▶ [WHAT THIS TASK INVOLVES] In the passage on India's outsourcing sector, what share of the country's GDP do BPO and IT operations account for together?

▶ [PAGE EXTRACT]
/---
India's information technology (IT) and business process outsourcing (BPO) sector is booming, continuing to reap the benefits of the need to cut costs in anemic economies in the West. The category includes everything from the traditional IT call centre that helps fix your printer to "knowledge process outsourcing" (KPO) for engineering services, to financial analysts; new sectors such as media, insurance and health management have shifted business processes to India in the past few years, lured by the vast, relatively low-waged, English-speaking talent pool.

Taken together, BPO and IT operations now account for 7.5 per cent of the country's GDP and employ 2.8 million people, according to a survey by the National Association of Software and Services Providers.

The shiny new office towers of Gurgaon are filled with young people. These jobs appeal because they are comparatively well-paid – at $500 a month for an entry-level KPO job – and have the status of modern workplaces with ties to multinationals. The outsource world has cachet – it's a fixture in Bollywood movies and the subject of a multimillion-copy selling novel. There is no hardened hierarchy; merit is rewarded; there is an unusually high presence of women. But the newness means employees have no one in their family or immediate community with experience in this world to guide them, and it's up to trainers to fill those gaps.
\---
▶ [DATA SECTION]
/---
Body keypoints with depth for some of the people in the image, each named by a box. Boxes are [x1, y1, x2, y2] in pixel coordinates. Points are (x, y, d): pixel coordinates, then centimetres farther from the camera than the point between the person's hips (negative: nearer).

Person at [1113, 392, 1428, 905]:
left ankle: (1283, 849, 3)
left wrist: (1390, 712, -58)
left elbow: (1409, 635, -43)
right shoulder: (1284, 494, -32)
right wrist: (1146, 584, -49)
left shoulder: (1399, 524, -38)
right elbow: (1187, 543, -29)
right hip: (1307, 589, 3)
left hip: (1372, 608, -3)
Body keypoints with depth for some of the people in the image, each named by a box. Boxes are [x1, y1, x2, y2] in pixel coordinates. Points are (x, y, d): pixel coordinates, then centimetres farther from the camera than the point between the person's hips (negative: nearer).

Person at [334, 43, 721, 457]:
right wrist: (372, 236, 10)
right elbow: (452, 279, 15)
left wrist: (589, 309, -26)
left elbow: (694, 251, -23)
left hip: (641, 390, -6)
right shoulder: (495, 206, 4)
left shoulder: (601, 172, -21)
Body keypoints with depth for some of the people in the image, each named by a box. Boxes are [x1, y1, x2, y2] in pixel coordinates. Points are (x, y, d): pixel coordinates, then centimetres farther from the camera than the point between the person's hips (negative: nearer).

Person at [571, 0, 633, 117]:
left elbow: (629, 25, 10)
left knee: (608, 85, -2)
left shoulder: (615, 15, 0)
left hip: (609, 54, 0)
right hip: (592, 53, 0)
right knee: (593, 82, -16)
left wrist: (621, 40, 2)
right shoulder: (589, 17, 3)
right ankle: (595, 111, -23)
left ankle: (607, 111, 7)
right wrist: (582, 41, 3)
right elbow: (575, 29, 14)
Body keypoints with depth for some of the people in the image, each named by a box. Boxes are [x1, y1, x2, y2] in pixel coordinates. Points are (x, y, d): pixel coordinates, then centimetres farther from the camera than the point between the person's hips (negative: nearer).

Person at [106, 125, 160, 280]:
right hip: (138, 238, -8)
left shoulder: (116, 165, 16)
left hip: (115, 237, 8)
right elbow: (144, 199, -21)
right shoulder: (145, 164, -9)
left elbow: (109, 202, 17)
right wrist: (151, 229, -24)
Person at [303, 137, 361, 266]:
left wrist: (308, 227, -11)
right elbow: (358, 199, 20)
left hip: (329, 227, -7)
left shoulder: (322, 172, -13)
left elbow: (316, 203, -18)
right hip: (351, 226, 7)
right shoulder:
\---
▶ [SOLUTION TO THIS EXERCISE] 7.5 percent